Victor Azria : Nous préférions partir sur une alliance, un partage de solution que nous allons maîtriser, notamment sur sa feuille de route et son évolution. Nous voulions aussi garder la main sur la propriété intellectuelle. Et puis nous pouvions ainsi intégrer aisément les nombreux outils développés en interne.

Romain Nio : D’abord, il n’existait pas de solution satisfaisante pour nos besoins sur le marché. Et puis nous avions une préoccupation de prix de licence. Si chaque compte créé coûte une licence, on peut être tenté de limiter les usages ou le nombre d’utilisateurs. Là, nous pouvons développer les usages sans problème de coût de licence ou de coût de l’infrastructure.

Qui, aujourd’hui, utilise ce fameux portail ?

Romain Nio : Chez Pernod Ricard, 7 000 collaborateurs (sur 19 000) l’ont utilisé au moins une fois. Nous avons 5 000 utilisateurs uniques par mois et 1 000 par jour, ce qui le place parmi les sites internes les plus visités ! Nous avons pu constater un véritable effet boule de neige sans que l’on réalise une promotion particulière. Les utilisateurs sont de tous les services, de tous les pays, du PDG à l’employé opérationnel en usine.

Victor Azria : Nous voulons suivre cette même évolution mais, aujourd’hui, les utilisateurs sont, chez JCDecaux, surtout nos experts data. Nous avons de ce fait plus de 400 utilisateurs uniques par mois, surtout issus des fonctions marketing et commerciales. Nous sommes en période de croissance et d’ouverture à de nouveaux usages et utilisateurs.

Pourquoi cette forme originale d’une alliance et pas, par exemple, d’un GIE ?

Romain Nio : La décision a été prise par la direction juridique qui a estimé que la solution de l’alliance était la plus adéquate. Nous partageons la propriété intellectuelle avec des engagement financiers communs mais pas de liens perpétuels. C’est une solution très flexible.

Concrètement, qui fait quoi ?

Romain Nio : L’essentiel du code produit est commun, à frais partagés (ce qui est l’objectif premier de l’alliance), mais chacun peut apporter des spécificités à son implémentation. Chacun de nous héberge sa plateforme data chez AWS.

Victor Azria : Nous avons le même intégrateur (Neoxia) et celui-ci peut en effet nous faire des développements spécifiques. L’outil est installé sur deux instances différentes, avec évidemment deux jeux de données totalement séparés. Mais nous avons une stratégie commune sur l’évolution de l’outil. Nous avons ainsi dans les développements prévus un outil commun de data quality.

Romain Nio : Pour cet outil, Pernod Ricard est venu avec une technologie, JCDecaux aussi, les deux étant complémentaires même s’il y avait des zones de recouvrement. Nous allons prendre le meilleur des deux, sans faire de calculs d’apothicaires. Chacun amène le meilleur de ce dont il dispose, en bonne intelligence, sans calculer au centime les coûts respectifs. Nous avons un objectif commun d’accélérer la transformation digitale et data des deux groupes.

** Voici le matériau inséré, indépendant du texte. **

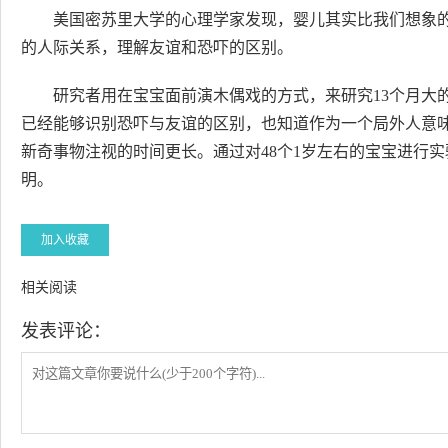
美国密苏里大学的心理学家发现，婴儿其实比我们想象的
的人际关系，理解友谊和恐吓的区别。
研究者用在宝宝面前演木偶戏的方式，来研究13个月大
已经能够识别恐吓与友谊的区别，也知道作为一个局外人意
新奇事物注视的时间更长。通过对48个1岁左右的宝宝进行
明。
加入收藏
相关阅读
发表评论：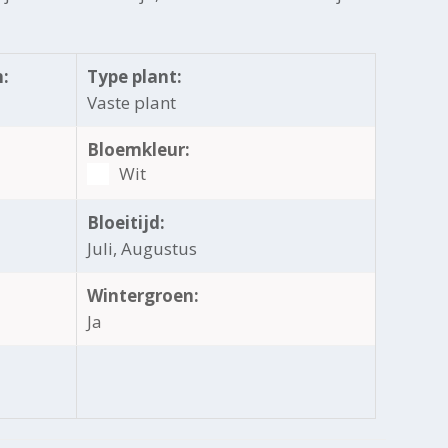
:
Type plant:
Vaste plant
Bloemkleur:
Wit
Bloeitijd:
Juli, Augustus
Wintergroen:
Ja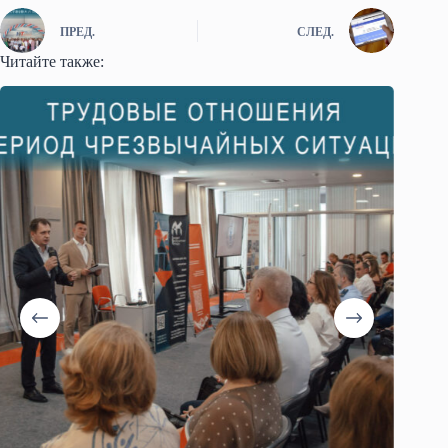
ПРЕД.
СЛЕД.
Читайте также: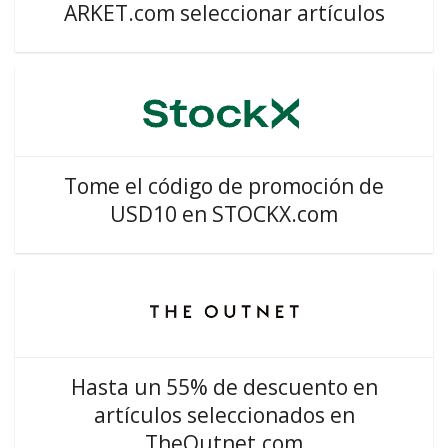
ARKET.com seleccionar artículos
Tome el código de promoción de
USD10 en STOCKX.com
Hasta un 55% de descuento en
artículos seleccionados en
TheOutnet.com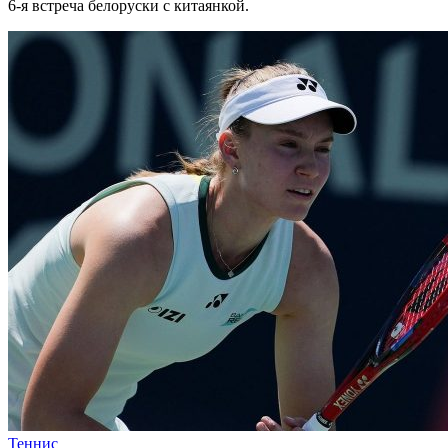
6-я встреча белоруски с китаянкой.
Теннис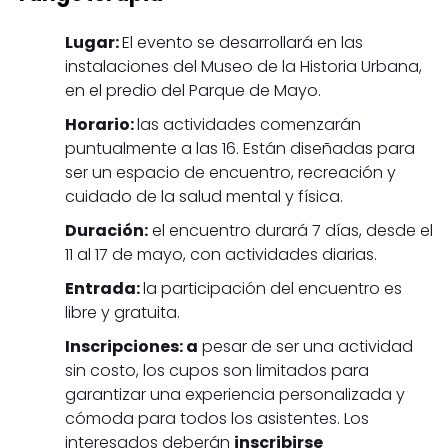
Lugar:
El evento se desarrollará en las
instalaciones del Museo de la Historia Urbana,
en el predio del Parque de Mayo.
Horario:
las actividades comenzarán
puntualmente a las 16. Están diseñadas para
ser un espacio de encuentro, recreación y
cuidado de la salud mental y física.
Duración:
el encuentro durará 7 días, desde el
11 al 17 de mayo, con actividades diarias.
Entrada:
la participación del encuentro es
libre y gratuita.
Inscripciones: a
pesar de ser una actividad
sin costo, los cupos son limitados para
garantizar una experiencia personalizada y
cómoda para todos los asistentes. Los
interesados deberán
inscribirse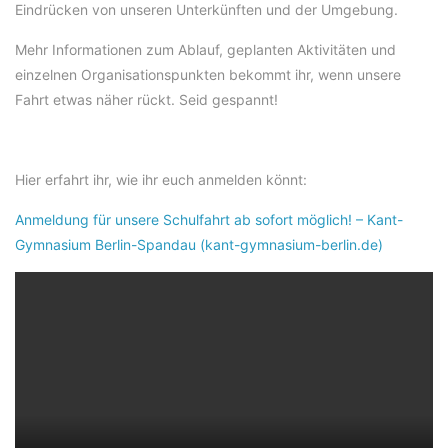
Eindrücken von unseren Unterkünften und der Umgebung.
Mehr Informationen zum Ablauf, geplanten Aktivitäten und
einzelnen Organisationspunkten bekommt ihr, wenn unsere
Fahrt etwas näher rückt. Seid gespannt!
Hier erfahrt ihr, wie ihr euch anmelden könnt:
Anmeldung für unsere Schulfahrt ab sofort möglich! – Kant-
Gymnasium Berlin-Spandau (kant-gymnasium-berlin.de)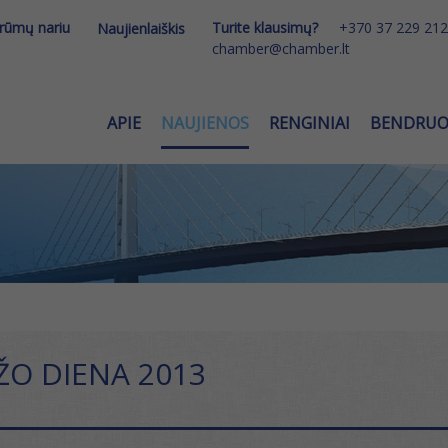
 rūmų nariu
Turite klausimų?
+370 37 229 212
Naujienlaiškis
chamber@chamber.lt
APIE
NAUJIENOS
RENGINIAI
BENDRU
ŽO DIENA 2013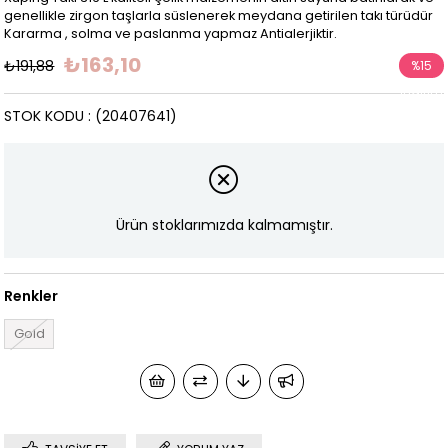
genellikle zirgon taşlarla süslenerek meydana getirilen takı türüdür
Kararma , solma ve paslanma yapmaz Antialerjiktir.
₺163,10
₺191,88
%
15
İndirim
STOK KODU
(20407641)
Ürün stoklarımızda kalmamıştır.
Renkler
Gold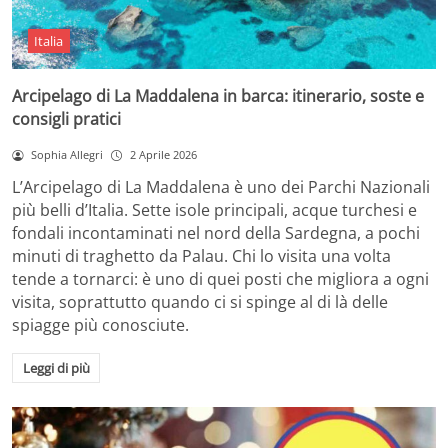
Italia
Arcipelago di La Maddalena in barca: itinerario, soste e
consigli pratici
Sophia Allegri
2 Aprile 2026
L’Arcipelago di La Maddalena è uno dei Parchi Nazionali
più belli d’Italia. Sette isole principali, acque turchesi e
fondali incontaminati nel nord della Sardegna, a pochi
minuti di traghetto da Palau. Chi lo visita una volta
tende a tornarci: è uno di quei posti che migliora a ogni
visita, soprattutto quando ci si spinge al di là delle
spiagge più conosciute.
Leggi di più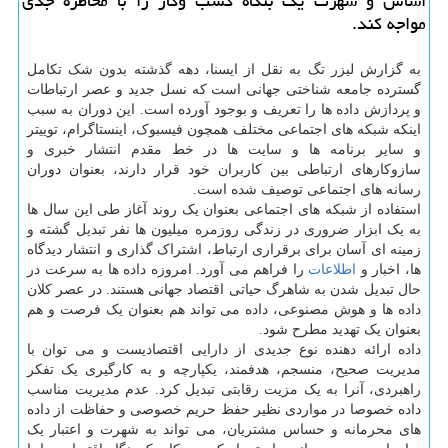
اساس و شهرت یك بنگاه كسب وكار را با مخاطره جدی
مواجه كند.
به گزارش لیزر تگ به نقل از ایسنا، دهه گذشته بدون شک تکامل
گسترده جامعه شناختی جهانی است که نسل جدید و عصر ارتباطات
و پردازش داده ها را تعریف و بوجود آورده است. این دوران به سبب
اینکه شبکه های اجتماعی مختلف همچون فیسبوک، اینستاگرام، توییتر
و سایر برنامه ها و سایت ها در خط مقدم انتشار خبری و
سازوکارهای ارتباطی بین کاربران خود قرار دارند، بعنوان دوران
رسانه های اجتماعی توصیف شده است.
استفاده از شبکه های اجتماعی بعنوان یک روند آغاز طی این سال ها
به یک ابزار ضروری در زندگی روزمره میلیون ها نفر تبدیل گشته و
زمینه ای آسان برای برقراری ارتباط، اشتراک گذاری و انتشار دیدگاه
ها، اخبار و
اطلاعات
را فراهم می آورد. امروزه داده ها به سرعت در
حال تبدیل شدن به شاهرگ حیاتی اقتصاد جهانی هستند. در عصر کلان
داده ها و هوش مصنوعی، داده می تواند هم بعنوان یک فرصت و هم
بعنوان یک تهدید مطرح شود.
داده ارائه دهنده نوع جدیدی از دارایی اقتصادیست و می توان با
مدیریت صحیح، منسجم، هدفمند، یکپارچه و به کارگیری یک تفکر
راهبردی، آنرا به یک مزیت رقابتی تبدیل کرد. عدم مدیریت مناسب
داده خصوصا در مواردی نظیر حفظ حریم خصوصی و حفاظت از داده
های محرمانه و حساس مشتریان، می تواند به شهرت و اعتبار یک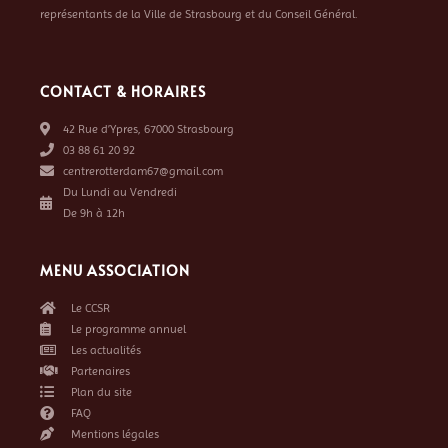
représentants de la Ville de Strasbourg et du Conseil Général.
CONTACT & HORAIRES
42 Rue d’Ypres, 67000 Strasbourg
03 88 61 20 92
centrerotterdam67@gmail.com
Du Lundi au Vendredi
De 9h à 12h
MENU ASSOCIATION
Le CCSR
Le programme annuel
Les actualités
Partenaires
Plan du site
FAQ
Mentions légales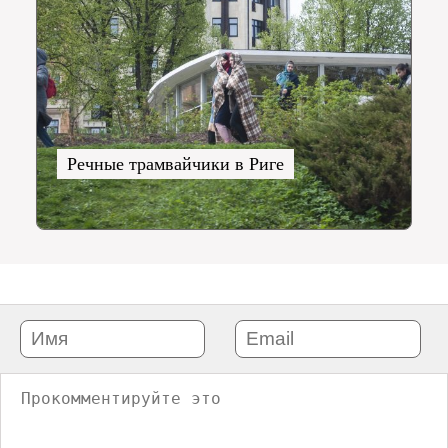
Речные трамвайчики в Риге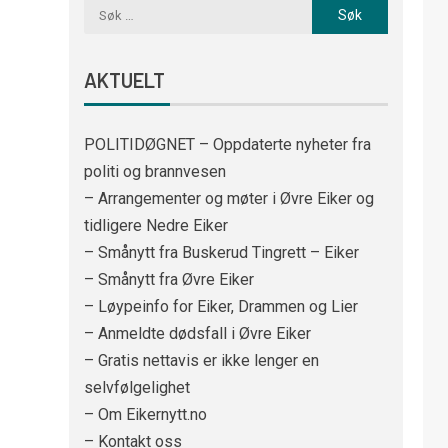
AKTUELT
POLITIDØGNET – Oppdaterte nyheter fra
politi og brannvesen
– Arrangementer og møter i Øvre Eiker og
tidligere Nedre Eiker
– Smånytt fra Buskerud Tingrett – Eiker
– Smånytt fra Øvre Eiker
– Løypeinfo for Eiker, Drammen og Lier
– Anmeldte dødsfall i Øvre Eiker
– Gratis nettavis er ikke lenger en
selvfølgelighet
– Om Eikernytt.no
– Kontakt oss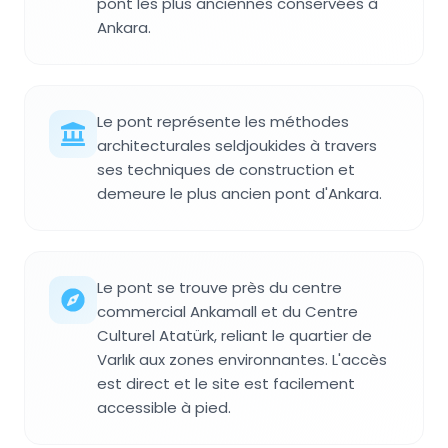
pont les plus anciennes conservées à
Ankara.
Le pont représente les méthodes
architecturales seldjoukides à travers
ses techniques de construction et
demeure le plus ancien pont d'Ankara.
Le pont se trouve près du centre
commercial Ankamall et du Centre
Culturel Atatürk, reliant le quartier de
Varlık aux zones environnantes. L'accès
est direct et le site est facilement
accessible à pied.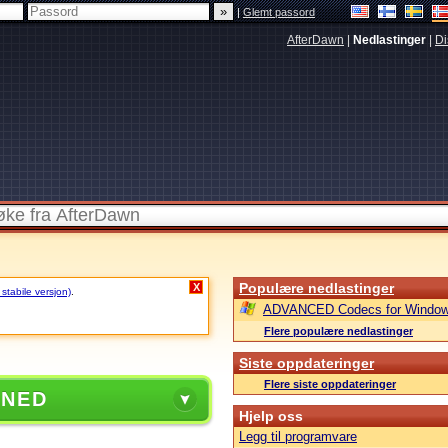
|
Glemt passord
AfterDawn
|
Nedlastinger
|
Di
Populære nedlastinger
X
 stabile versjon)
.
ADVANCED Codecs for Window
Flere populære nedlastinger
Siste oppdateringer
Flere siste oppdateringer
 NED
Hjelp oss
Legg til programvare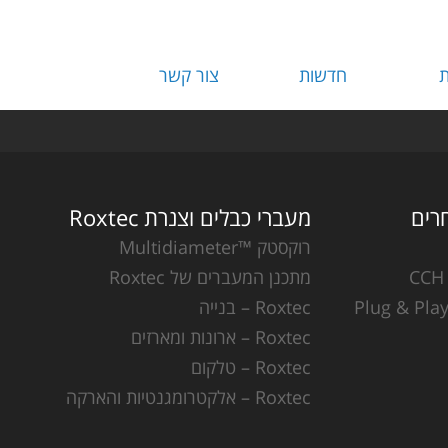
ת
חדשות
צור קשר
מעברי כבלים וצנרת Roxtec
רוקסטק ™Multidiameter
מתכנן המעברים של Roxtec
Roxtec – בנייה
Roxtec – ארונות ומארזים
Roxtec – טלקום
Roxtec – אלקטרומגנטיות והארקה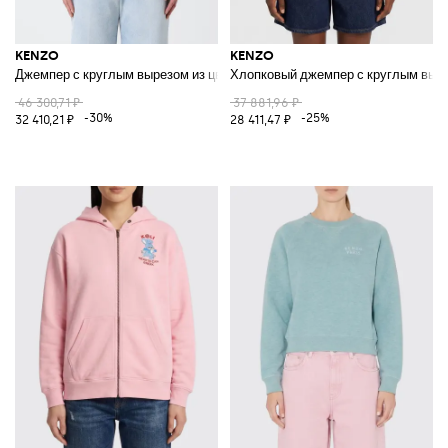
KENZO
KENZO
Джемпер с круглым вырезом из цветочной шерстяной смеси
Хлопковый джемпер с круглым выр
46 300,71 ₽
37 881,96 ₽
-30%
-25%
32 410,21 ₽
28 411,47 ₽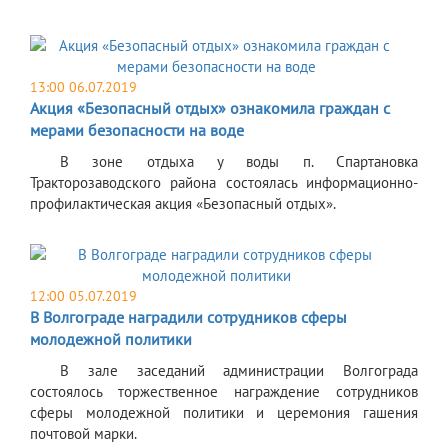
13:00 06.07.2019
Акция «Безопасный отдых» ознакомила граждан с
мерами безопасности на воде
В зоне отдыха у воды п. Спартановка
Тракторозаводского района состоялась информационно-
профилактическая акция «Безопасный отдых».
12:00 05.07.2019
В Волгограде наградили сотрудников сферы
молодежной политики
В зале заседаний администрации Волгограда
состоялось торжественное награждение сотрудников
сферы молодежной политики и церемония гашения
почтовой марки.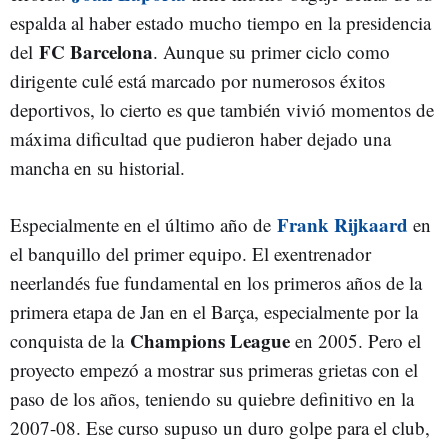
espalda al haber estado mucho tiempo en la presidencia
FC Barcelona
del
. Aunque su primer ciclo como
dirigente culé está marcado por numerosos éxitos
deportivos, lo cierto es que también vivió momentos de
máxima dificultad que pudieron haber dejado una
mancha en su historial.
Frank Rijkaard
Especialmente en el último año de
en
el banquillo del primer equipo. El exentrenador
neerlandés fue fundamental en los primeros años de la
primera etapa de Jan en el Barça, especialmente por la
Champions League
conquista de la
en 2005. Pero el
proyecto empezó a mostrar sus primeras grietas con el
paso de los años, teniendo su quiebre definitivo en la
2007-08. Ese curso supuso un duro golpe para el club,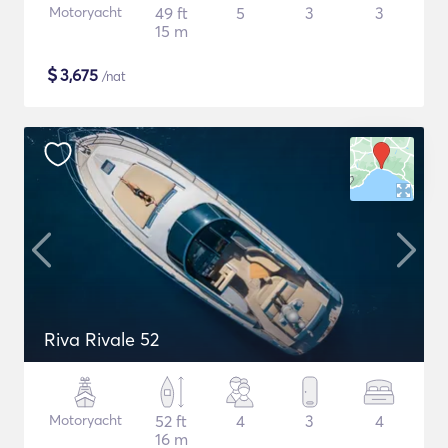
Motoryacht
49 ft
5
3
3
15 m
$
3,675
/nat
Riva Rivale 52
Motoryacht
52 ft
4
3
4
16 m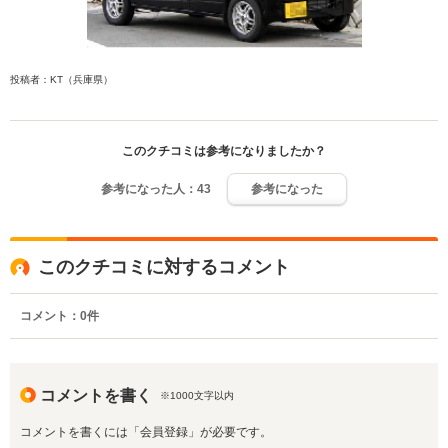
投稿者：KT（兵庫県）
このクチコミは参考になりましたか？
参考になった人：
43
参考になった
このクチコミに対するコメント
コメント：
0
件
コメントを書く
※1000文字以内
コメントを書くには「会員登録」が必要です。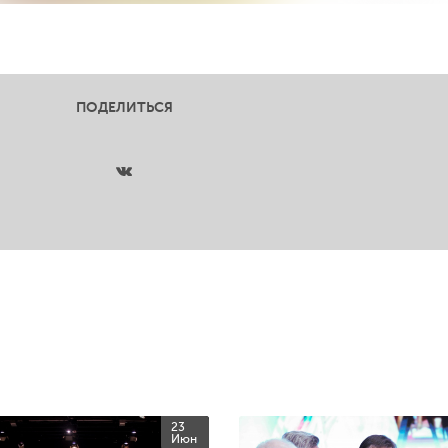
ПОДЕЛИТЬСЯ
23
Июн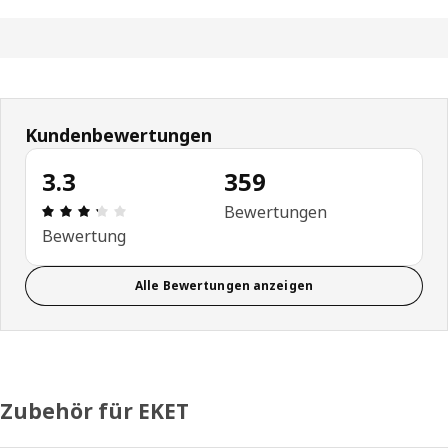
Kundenbewertungen
3.3
359
Bewertung: 3.3 von 5 Sterne Alle Bewertungen: 
Bewertungen
Bewertung
Alle Bewertungen anzeigen
Zubehör für EKET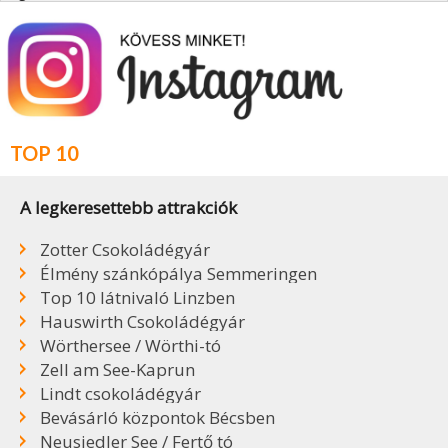
TOP 10
A legkeresettebb attrakciók
Zotter Csokoládégyár
Élmény szánkópálya Semmeringen
Top 10 látnivaló Linzben
Hauswirth Csokoládégyár
Wörthersee / Wörthi-tó
Zell am See-Kaprun
Lindt csokoládégyár
Bevásárló központok Bécsben
Neusiedler See / Fertő tó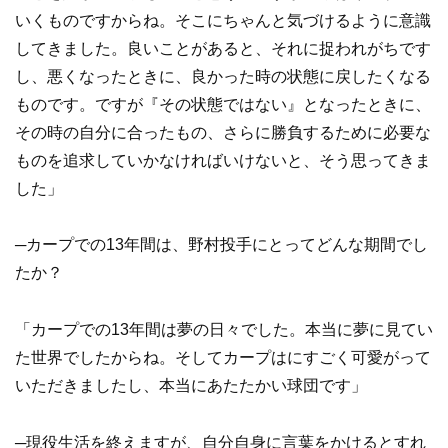
いくものですからね。そこにちゃんと気づけるように意識
してきました。良いことがあると、それに捉われがちです
し、悪くなったときに、良かった時の状態に戻したくなる
ものです。ですが『その状態ではない』となったときに、
その時の自分に合ったもの、さらに勝負するために必要な
ものを追求していかなければいけないと、そう思ってきま
した」
─カープでの13年間は、野村投手にとってどんな期間でし
たか？
「カープでの13年間は夢の日々でした。本当に夢に見てい
た世界でしたからね。そしてカープはにすごく可愛がって
いただきましたし、本当にあたたかい球団です」
─現役生活を終えますが、自分自身に言葉をかけるとすれ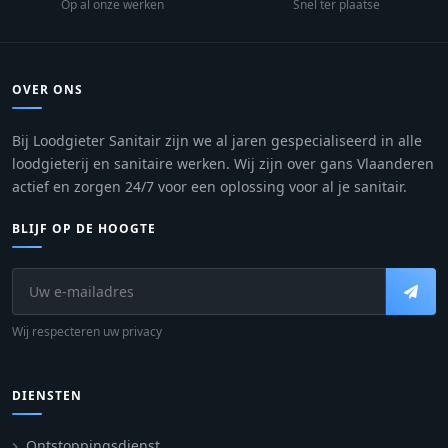
Op al onze werken
Snel ter plaatse
OVER ONS
Bij Loodgieter Sanitair zijn we al jaren gespecialiseerd in alle
loodgieterij en sanitaire werken. Wij zijn over gans Vlaanderen
actief en zorgen 24/7 voor een oplossing voor al je sanitair.
BLIJF OP DE HOOGTE
Wij respecteren uw privacy
DIENSTEN
Ontstoppingsdienst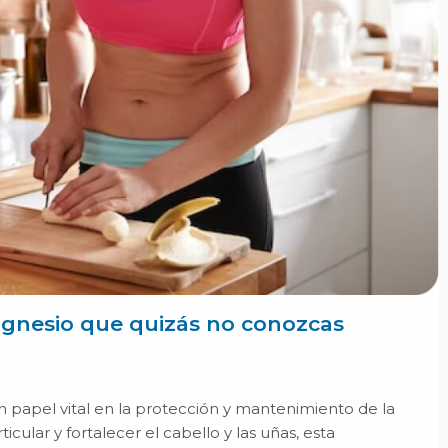
agnesio que quizás no conozcas
 papel vital en la protección y mantenimiento de la
cular y fortalecer el cabello y las uñas, esta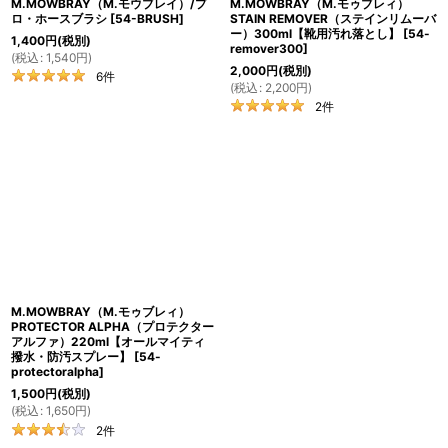
M.MOWBRAY（M.モウブレイ）/プ
M.MOWBRAY（M.モゥブレィ）
ロ・ホースブラシ
[
54-BRUSH
]
STAIN REMOVER（ステインリムーバ
ー）300ml【靴用汚れ落とし】
[
54-
1,400
円
(税別)
remover300
]
(
税込
:
1,540
円
)
2,000
円
(税別)
6
件
(
税込
:
2,200
円
)
2
件
M.MOWBRAY（M.モゥブレィ）
PROTECTOR ALPHA（プロテクター
アルファ）220ml【オールマイティ
撥水・防汚スプレー】
[
54-
protectoralpha
]
1,500
円
(税別)
(
税込
:
1,650
円
)
2
件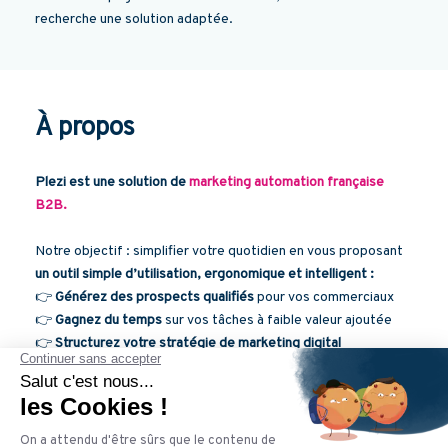
recherche une solution adaptée.
À propos
Plezi est une solution de
marketing automation française
B2B.
Notre objectif : simplifier votre quotidien en vous proposant
un outil simple d’utilisation, ergonomique et intelligent :
👉
Générez des prospects qualifiés
pour vos commerciaux
👉
Gagnez du temps
sur vos tâches à faible valeur ajoutée
👉
Structurez votre stratégie de marketing digital
Déjà plus de
400 entreprises
et plus de
30 agences
nous
font confiance !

Victor Azria : Notre outil disposait d’une expérience utilisateur limitée mais d’un moteur très puissant. Chez Pernod Ricard, l’expérience utilisateur était extraordinaire mais le moteur moins puissant. En assemblant les qualités des deux, nous allons disposer d’un outil exceptionnel ! Nous avons chacun buté sur des sujets et nous connaissons tous les deux la valeur d’un travail commun pour apprendre l’un de l’autre.

Avez-vous prévu d’autres partenaires dans cette alliance ?

Romain Nio : Oui, nous avons des discussions en cours, plus ou moins avancées, avec cinq à dix groupes français internationaux.

Victor Azria : Evidemment, nous restons sur un principe : aucune société de l’alliance ne doit être concurrente avec une autre. Nous sommes plus forts à deux mais nous serons encore plus forts à trois, quatre ou plus si nous partageons la même vision de la data.

Romain Nio : Et si une autre entreprise nous rejoint, peut-être amènera-t-elle une force que nous n’avons pas. Au début, nous envisagions une alliance à quatre. Nous étions ravis de voir que les trois quarts de nos problèmes étaient similaires, avec, donc, peu de débats à avoir sur les fonctionnalités que nous allons développer.